Quantitative Easing (QE) is essentially a government stimulus program in which the Federal Reserve (the bank that controls the nation’s monetary supply) buys up $85 billion dollars each month in various financial assets. Since the Federal Reserve is the entity that creates money, they do this by essentially declaring such money into existence. Poof! Eighty-five billion dollars a month, thank you very much, have a nice day. It’s sort of like going to the mall with $1.00 in your checking account. But as soon as you got there, you decided to write in $85,000,000,000.00 as the balance, and this money magically appeared, because you possess the magic pen. Then you proceeded to spend that $85 billion buying up things from all the different stores. It creates a nice windfall for the mall. This is essentially what the Fed is doing. It’s creating money to buy stuff, which boosts the economy. There was the OE1 program, then QE2, and now it appears QE into the foreseeable future. This means a couple of key things for both your own finances and the state of the economy.
1. Creating free money undermines your own earnings
Let me ask you this: How many of you and your neighbor’s salaries would be wiped out by a charge of $85 billion? That’s how much the Federal Reserve has been cheapening the money in your own pocket on a monthly basis. The only reason you haven’t felt the full effects of it yet is because currency values are set by the marketplace. As of right now, with Europe in a mess, other nations faltering, and the unappealing prospect of parking your money in communist China, America appears to the cleanest dirty shirt at the moment. This has been keeping our currency stable and disguising the impact of the Fed’s money binge. But there is no such thing as free money, and a cost for all this stimulus will come eventually.

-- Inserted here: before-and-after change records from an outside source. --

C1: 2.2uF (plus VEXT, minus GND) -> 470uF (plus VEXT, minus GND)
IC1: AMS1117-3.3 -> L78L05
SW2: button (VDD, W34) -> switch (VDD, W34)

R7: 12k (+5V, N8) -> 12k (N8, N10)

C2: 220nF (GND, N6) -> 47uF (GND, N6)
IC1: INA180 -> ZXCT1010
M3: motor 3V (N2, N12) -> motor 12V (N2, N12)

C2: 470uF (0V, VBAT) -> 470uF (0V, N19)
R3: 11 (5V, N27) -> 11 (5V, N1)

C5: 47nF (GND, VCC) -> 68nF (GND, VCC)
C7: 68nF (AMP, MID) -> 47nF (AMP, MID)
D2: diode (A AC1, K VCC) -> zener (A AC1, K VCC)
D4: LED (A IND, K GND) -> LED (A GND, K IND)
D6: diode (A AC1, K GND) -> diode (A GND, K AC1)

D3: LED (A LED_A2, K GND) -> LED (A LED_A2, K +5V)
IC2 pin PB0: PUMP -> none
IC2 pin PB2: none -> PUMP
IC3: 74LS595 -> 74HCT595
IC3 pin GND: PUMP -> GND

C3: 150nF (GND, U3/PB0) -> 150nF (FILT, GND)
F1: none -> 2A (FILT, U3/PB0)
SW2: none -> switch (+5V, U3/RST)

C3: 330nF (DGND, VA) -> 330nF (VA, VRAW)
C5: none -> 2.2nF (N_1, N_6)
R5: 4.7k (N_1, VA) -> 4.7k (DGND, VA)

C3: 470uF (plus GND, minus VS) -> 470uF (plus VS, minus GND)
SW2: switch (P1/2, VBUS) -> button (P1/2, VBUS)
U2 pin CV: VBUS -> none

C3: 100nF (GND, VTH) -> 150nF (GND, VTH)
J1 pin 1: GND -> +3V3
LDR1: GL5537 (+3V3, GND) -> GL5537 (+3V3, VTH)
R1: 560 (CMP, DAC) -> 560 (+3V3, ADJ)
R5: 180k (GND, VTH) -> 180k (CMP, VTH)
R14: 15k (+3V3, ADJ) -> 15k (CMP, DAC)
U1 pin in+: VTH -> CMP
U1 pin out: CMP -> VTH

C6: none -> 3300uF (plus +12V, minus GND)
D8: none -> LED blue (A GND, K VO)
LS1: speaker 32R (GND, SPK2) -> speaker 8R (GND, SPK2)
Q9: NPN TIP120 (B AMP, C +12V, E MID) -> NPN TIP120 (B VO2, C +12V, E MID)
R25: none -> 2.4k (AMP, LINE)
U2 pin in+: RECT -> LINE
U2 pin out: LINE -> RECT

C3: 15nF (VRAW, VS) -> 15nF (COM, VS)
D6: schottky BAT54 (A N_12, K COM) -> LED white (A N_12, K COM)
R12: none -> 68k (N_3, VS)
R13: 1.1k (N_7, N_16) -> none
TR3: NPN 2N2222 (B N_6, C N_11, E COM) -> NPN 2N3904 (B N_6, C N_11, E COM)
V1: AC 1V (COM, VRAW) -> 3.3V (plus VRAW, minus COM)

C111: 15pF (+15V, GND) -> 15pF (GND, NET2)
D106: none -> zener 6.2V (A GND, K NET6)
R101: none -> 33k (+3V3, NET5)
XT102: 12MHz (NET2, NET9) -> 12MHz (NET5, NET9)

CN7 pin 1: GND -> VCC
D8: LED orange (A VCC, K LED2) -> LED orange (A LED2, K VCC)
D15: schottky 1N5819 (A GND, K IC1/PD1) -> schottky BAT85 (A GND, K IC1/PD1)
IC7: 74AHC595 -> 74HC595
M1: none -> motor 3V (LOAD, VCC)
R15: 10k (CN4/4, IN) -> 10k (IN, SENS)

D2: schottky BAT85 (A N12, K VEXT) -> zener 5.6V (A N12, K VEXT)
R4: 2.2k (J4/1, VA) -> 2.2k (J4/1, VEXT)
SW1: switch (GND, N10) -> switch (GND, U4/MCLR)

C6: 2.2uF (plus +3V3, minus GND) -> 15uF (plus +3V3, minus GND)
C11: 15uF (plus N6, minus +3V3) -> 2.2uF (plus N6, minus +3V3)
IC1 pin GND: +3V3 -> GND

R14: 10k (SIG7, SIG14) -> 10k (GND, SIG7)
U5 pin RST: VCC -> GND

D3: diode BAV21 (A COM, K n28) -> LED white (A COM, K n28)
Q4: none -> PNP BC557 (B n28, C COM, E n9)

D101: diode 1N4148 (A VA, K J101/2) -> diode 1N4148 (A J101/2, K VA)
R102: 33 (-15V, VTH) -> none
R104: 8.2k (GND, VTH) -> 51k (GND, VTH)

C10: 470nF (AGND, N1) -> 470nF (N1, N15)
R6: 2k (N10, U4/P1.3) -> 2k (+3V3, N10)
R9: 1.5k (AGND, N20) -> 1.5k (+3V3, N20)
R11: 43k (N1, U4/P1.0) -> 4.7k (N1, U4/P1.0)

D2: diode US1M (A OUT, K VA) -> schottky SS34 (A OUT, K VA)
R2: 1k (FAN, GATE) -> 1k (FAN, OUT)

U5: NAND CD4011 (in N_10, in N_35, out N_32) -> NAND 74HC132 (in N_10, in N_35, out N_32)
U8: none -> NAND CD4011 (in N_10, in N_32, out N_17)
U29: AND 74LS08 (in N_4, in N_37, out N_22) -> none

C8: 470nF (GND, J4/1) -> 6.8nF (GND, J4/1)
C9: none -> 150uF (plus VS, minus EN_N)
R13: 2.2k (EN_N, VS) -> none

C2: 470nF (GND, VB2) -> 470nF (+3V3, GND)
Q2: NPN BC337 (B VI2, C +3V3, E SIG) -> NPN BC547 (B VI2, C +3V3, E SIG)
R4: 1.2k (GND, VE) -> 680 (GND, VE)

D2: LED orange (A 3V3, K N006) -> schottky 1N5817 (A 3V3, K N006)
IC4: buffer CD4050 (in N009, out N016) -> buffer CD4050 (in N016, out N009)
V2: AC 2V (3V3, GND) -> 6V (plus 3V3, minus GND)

2. What Quantitative Easing says about the U.S. economy
Perhaps the more important issue is what this monthly IV injection into the nation’s Gross Domestic Product (GDP) says about the overall health of the American economy. You probably remember that $780 billion bailout package that Congress fought so bitterly about when the financial crisis first started. Yet as this fierce debate went on, behind the scenes the Federal Reserve was providing the banks with a bailout of many trillions of dollars. (The TARP, or Troubled Asset Relief Program, was installed to essentially buy up all these worthless loans and mortgages, putting the loss on the Federal Reserve and thus saving the banks.) The QE programs in the years since have continued this stimulus in a different way.
On an annual basis, Quantitative Easing equals $1.02 trillion dollars, or about 7% of the nation’s total economic output. Here’s where thing get really scary. During this time out economy has managed to eek out only a 1-2% growth rate each year. This means that absent this artificial stimulus, our actual growth (or lack thereof) may have been as bad as negative 5 or negative 6 percent . . . depression era numbers. It’s impossible to draw a direct correlation between QE and growth rates, but it’s certain that such a large influx of cash has not been insignificant.
A telling indicator of how dependent the markets have become on this money is that whenever the Fed even hints at the possibility that it might start scaling QE back the stock market tanks and the DOW drops 200 point or more. Keep in mind that this is not talk of eliminating the program, merely mentioning that it might be scaled back, perhaps to $80 billion a month instead of $85 billion.
The normal reaction to this news is to get angry and blame the Big Bad Fed for screwing over the American people. But it’s important to remember that the Fed Created TARP so that you still had bank accounts and credit cards to use. Had they not, money would have frozen up, banks would have become insolvent, and we’d have seen a depression worse than the on in 1930’s – a Mad Mac-type collapse of all monetary institutions. They continue this QE stimulus program not because they want to, but in the hopes that it will keep the economy intact until it can stand on its own feet again. This, of course, assumes that our problems are temporary as opposed to structural, and that boom times are just around the corner. Returning to a high rate of growth would save the Fed from its gamble, allowing it to back out and unwind this stimulus without destabilizing the economy.
On the other hand, if boom times are not just around the next corner, then the easy money policies of the Fed are just postponing the inevitable and creating another massive bubble that is destined to pop. When it does, it will do so in a most painful way for the American people.
We are all affected because our money is worth less than it used to be due to these QE artificial injections. The tiny little raises most Americans have received in recent years can not begin to keep up. People on fixed income, like retirees, will continue to find that their savings don’t go as far.
Terms like “quantitative easing” were intentionally designed to confuse people so that the average American would have no idea what was going on. Hopefully, now you have a better understanding of what this program is and what it could mean for you and your family.